Financial markets started the week in a calm fashion, despite US President Donald Trump’s threat to “totally destroy” North Korea, with investor attention largely focused on the outcome of the Federal Open Market Committee (FOMC) meeting.
Donald Trump delivered his first speech to the United Nations (the UN) General Assembly on Tuesday. He has relied heavily on the intergovernmental organisation over recent months to impose tough sanctions on North Korea in a bid to halt its nuclear program. Despite the UN Secretary-General warning that “fiery talk can lead to fatal misunderstandings”, Trump used the address to threaten Kim Jong-un’s regime with annihilation. North Korea responded by dismissing the rhetoric and referring to Trump as a “dog barking”.
As widely expected, the FOMC announced the gradual reduction of its $4.5trillion balance sheet, beginning in October.

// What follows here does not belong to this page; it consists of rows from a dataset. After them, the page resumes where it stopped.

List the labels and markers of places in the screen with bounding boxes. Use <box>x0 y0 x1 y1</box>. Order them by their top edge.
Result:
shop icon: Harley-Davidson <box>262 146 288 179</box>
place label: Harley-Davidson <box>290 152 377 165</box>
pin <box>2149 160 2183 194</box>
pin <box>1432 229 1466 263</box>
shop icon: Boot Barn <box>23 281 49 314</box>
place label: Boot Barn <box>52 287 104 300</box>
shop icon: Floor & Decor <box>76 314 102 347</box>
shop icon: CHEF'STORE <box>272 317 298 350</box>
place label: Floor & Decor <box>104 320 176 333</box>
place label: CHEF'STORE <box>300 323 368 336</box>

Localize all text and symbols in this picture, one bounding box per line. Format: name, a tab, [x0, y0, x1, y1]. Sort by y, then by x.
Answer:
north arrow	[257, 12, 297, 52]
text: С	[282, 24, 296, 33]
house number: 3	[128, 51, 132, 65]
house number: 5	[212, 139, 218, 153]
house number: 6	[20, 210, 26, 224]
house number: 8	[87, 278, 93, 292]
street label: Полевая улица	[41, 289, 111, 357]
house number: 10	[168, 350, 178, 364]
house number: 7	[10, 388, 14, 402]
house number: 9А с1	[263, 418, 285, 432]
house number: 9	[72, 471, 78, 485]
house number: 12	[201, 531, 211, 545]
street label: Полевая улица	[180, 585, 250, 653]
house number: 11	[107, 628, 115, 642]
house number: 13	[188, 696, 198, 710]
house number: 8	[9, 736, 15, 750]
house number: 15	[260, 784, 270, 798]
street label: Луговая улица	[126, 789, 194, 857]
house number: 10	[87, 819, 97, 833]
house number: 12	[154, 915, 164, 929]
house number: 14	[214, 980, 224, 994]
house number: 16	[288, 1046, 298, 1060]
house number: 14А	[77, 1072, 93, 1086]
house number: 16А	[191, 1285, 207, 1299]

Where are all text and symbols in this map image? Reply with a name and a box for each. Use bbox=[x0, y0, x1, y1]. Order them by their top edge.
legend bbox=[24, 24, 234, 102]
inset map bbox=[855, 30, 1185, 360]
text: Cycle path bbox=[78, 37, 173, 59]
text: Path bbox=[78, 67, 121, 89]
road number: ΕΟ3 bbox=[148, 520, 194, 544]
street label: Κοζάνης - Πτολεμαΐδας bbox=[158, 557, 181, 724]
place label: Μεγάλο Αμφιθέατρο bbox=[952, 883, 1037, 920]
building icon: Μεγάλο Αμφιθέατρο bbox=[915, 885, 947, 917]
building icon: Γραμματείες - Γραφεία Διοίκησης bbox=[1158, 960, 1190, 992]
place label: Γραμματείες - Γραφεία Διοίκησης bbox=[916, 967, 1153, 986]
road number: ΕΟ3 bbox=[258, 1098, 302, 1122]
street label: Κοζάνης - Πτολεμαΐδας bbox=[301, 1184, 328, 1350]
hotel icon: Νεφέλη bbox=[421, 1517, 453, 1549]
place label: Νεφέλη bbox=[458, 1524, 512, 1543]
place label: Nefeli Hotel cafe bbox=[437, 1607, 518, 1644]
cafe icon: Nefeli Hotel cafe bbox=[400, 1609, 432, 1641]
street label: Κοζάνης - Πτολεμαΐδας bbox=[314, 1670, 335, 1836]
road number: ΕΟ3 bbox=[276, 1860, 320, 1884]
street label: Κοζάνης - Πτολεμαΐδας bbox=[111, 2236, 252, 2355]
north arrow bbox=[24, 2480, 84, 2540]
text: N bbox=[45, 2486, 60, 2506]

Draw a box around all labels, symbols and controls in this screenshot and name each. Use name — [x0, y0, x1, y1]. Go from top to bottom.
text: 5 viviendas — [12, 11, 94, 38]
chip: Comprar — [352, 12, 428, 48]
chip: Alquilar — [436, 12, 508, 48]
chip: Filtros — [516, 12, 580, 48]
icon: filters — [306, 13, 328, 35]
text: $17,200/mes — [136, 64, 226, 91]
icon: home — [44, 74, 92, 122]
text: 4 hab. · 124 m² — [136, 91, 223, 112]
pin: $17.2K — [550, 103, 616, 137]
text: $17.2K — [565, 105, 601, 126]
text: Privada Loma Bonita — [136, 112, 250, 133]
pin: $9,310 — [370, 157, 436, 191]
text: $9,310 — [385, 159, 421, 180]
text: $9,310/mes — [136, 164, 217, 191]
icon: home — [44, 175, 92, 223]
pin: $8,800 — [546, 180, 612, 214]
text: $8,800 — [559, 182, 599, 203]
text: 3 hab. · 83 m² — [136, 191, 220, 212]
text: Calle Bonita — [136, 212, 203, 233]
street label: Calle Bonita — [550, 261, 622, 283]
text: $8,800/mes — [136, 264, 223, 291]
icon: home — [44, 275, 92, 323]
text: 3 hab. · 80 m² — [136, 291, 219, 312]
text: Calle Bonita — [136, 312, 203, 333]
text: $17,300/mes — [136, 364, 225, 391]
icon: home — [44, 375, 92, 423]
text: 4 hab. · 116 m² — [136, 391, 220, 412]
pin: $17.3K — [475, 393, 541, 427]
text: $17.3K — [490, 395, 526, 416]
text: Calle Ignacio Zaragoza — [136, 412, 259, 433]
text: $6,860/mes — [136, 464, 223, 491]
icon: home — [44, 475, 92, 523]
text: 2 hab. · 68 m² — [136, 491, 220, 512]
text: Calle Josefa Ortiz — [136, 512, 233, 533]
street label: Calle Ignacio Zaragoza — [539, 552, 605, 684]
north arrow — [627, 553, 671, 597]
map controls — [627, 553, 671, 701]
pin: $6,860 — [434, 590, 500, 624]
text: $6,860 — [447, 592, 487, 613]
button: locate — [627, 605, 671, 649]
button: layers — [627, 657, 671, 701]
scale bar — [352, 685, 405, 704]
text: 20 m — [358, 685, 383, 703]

The Federal Reserve’s (the Fed) balance sheet expanded rapidly between 2008 and 2014. During this period, the Central Bank embarked on three rounds of quantitative easing (QE), in which they carried out unprecedentedly large-scale monthly purchases of US Treasury bonds and mortgage-backed securities, in an effort to keep borrowing costs low and boost economic growth following the financial crisis. Whilst QE was brought to an end in 2014 as the economy strengthened, the Fed kept its balance sheet high by reinvesting the proceeds of existing bonds as they matured. The process of unwinding the Fed’s balance sheet is intended to be slow and steady, beginning at just $10billion per month, to reduce the likelihood of negative implications for the wider economy.
The FOMC left interest rates on hold at the 1% – 1.25% range but surprised markets by sticking to their previous projection for one further rate hike this year and three in 2018. Market participants had anticipated that stubbornly low inflation, and the potential economic damage from Hurricanes Harvey and Irma, may have resulted in the Fed adopting a more cautious tone and pushed back their outlook for future interest rate rises. The Fed’s unexpectedly hawkish stance resulted in the US Dollar and Treasury yields surging following the announcement.
Janet Yellen’s position as Fed Chair may come to an end in February 2018 when her current term expires, if she is not reappointed by Donald Trump. Under Yellen’s leadership, the Fed has helped to steer the US to economic recovery by adopting an ultra-cautious approach to monetary tightening. The Fed has been very careful over recent months to prepare financial markets for the balance sheet reduction, and this week’s announcement marks a milestone in their efforts to normalise monetary policy. With the future of the Fed now in the hands of the unpredictable US President, the 2018 outlook for the World’s largest economy is far from certain.